I don’t think Paul Kimmage would, since he has often complained of the corrosive weed of soccer coverage in the media, strangling exposure for other sports.
But in advance of such an adjudication system emerging, it is easy to be cynical about Katie Taylor. We might consider her the first true convenience sportswoman.
A heroine that doesn’t take up too much of our time.
A provider of iconic moments that most haven’t actually seen.
TG4 says 200,000 tuned in at some time between live and highlights coverage of her semi-final and final in Jeju, last month.
Not bad, for dawn broadcasts, but the nation breathed freely enough.
Sure, we could do with some low-maintenance heroes at a time when we hear too much, in a week when we had to learn about Roy Keane’s doorstepping and the mirrored ceiling in Andy Carroll’s bedroom.
But it might be a little unfair to put down Katie’s appeal to a handy box-ticking exercise that doesn’t demand much investment.
And even if we could measure everything, it seems soon to assess her against others who sit in long-established hierarchies; someone who has built her sport from the inside, then sat atop it, refusing to be knocked off.
Anaïs Nin was a writer who made her name in an area where women hadn’t thrived.
Some people call her the original Carrie Bradshaw, now that Anaïs is dead and can’t hear them.
We’ll call it the area of dirty books, where, by all accounts, Anaïs also specialised in more authoritative material than you’d find between the covers of Nuts.
“The analogy between the artist and the child is that both live in a world of their own making,” she once said.
After her Olympic win, RSVP magazine called Katie Taylor “our golden child”.
If a 28-year-old woman can seem childlike to us at times, it may be down to her grace, her gentle manner, or the enviable certainty she exudes about who she is and what she believes.
Or it may be that she lives in a world of her own making.
As iconic achievements go, that probably still just trumps making it out of the Europa League group stages.
It is the gift that gives every year.
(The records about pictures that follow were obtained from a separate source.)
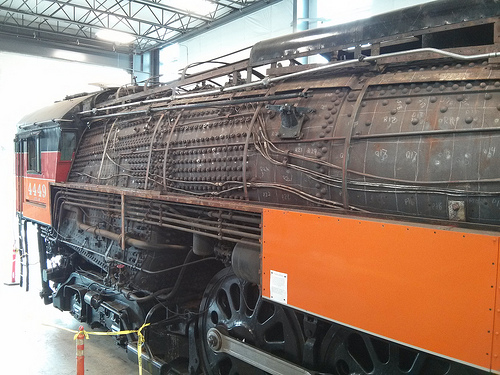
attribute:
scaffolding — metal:
[0, 3, 317, 66]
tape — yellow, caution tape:
[12, 260, 152, 375]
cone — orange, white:
[67, 323, 93, 374]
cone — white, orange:
[0, 240, 26, 286]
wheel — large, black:
[193, 266, 307, 370]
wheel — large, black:
[322, 315, 486, 375]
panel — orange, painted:
[256, 207, 499, 372]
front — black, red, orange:
[14, 82, 157, 228]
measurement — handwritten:
[365, 145, 389, 169]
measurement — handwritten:
[397, 148, 422, 168]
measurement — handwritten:
[379, 111, 402, 133]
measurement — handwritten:
[413, 93, 430, 117]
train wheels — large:
[187, 265, 321, 373]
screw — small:
[268, 271, 275, 275]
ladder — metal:
[18, 216, 28, 291]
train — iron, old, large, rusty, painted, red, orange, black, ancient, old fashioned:
[2, 0, 497, 373]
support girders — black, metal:
[1, 0, 255, 59]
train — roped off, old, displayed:
[8, 37, 495, 365]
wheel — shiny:
[196, 263, 312, 369]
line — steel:
[74, 102, 498, 212]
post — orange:
[73, 324, 88, 374]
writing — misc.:
[354, 94, 498, 204]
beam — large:
[52, 0, 182, 38]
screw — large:
[204, 333, 218, 349]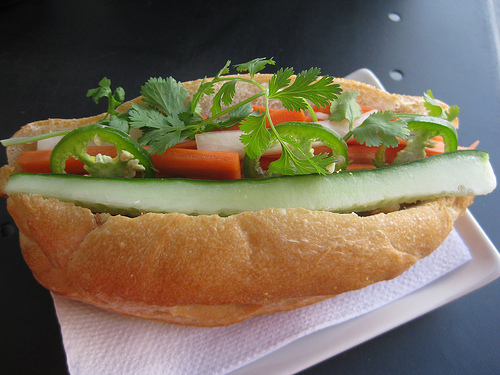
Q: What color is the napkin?
A: White.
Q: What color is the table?
A: Blue.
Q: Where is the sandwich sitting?
A: Table.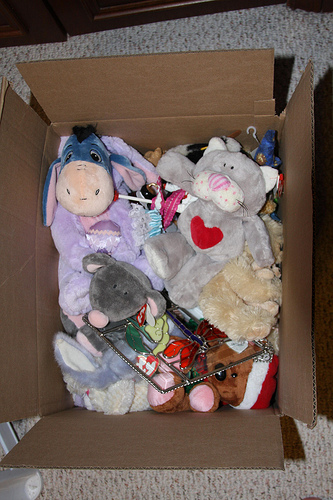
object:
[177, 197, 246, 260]
belly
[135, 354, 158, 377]
label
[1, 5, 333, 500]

Up into the attic for the decorations, then down with lights that won’t be resuscitated, and a couple of Subbuteo teams that will, once the keeper is left overnight to set.
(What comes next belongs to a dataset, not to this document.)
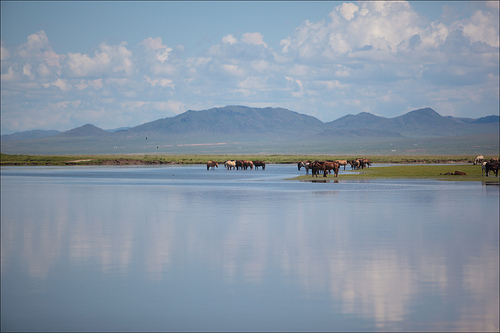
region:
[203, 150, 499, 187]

What education that green sward provided. For many, it introduced a first acquaintance with the unpleasantness of ironing. For some, the last.
It provoked round table discussions; such as why do we have a round kitchen table, necessitating games where it was futile winning a corner because you couldn’t take one. Like Arsenal.
Until you moved to the floor and onto the tragedy of Rogue Knee Massacre.
Other frustrations: The cousin that flicked to kick. How difficult it was to get enough lift to satisfactorily bulge the net. That the ball would never truly rebound off a post, like it did in Mike’s Mini Men in Roy of the Rovers; rather sit there inviting the goalmouth scramble, having knocked the goal askew.
The futility of the pre-Rory Delap long-throw launcher. Did anyone ever head one in? But still magnificent. Now fresh questions, such as is there any way at all the young lad, when he goes to school, will dismiss what his pals are saying about Playstation 7 and Fifa 2018, and urge them to wait, just wait, til the oul fella goes up to the attic for the decorations?
That truly would be Christmas.
STAIRWAY TO HEAVEN
Pat McEnaney: Two refs! Barry Kelly in one half, Brian Gavin in the other. Just the added tactical element hurling needs: lads doubling back into their own half trying to win a free.
Andy Lee, pictured: Another gentle giant who richly deserved his world to change.
HELL IN A HANDCART
IOC: Just a rumour so far, but word they’re planning to axe the Olympic 200m. Are they round the bend?
West Ham: We will never again see a little fella standing wide-eyed in front of Andy Carroll without picturing his folks forking out £600 for the privilege.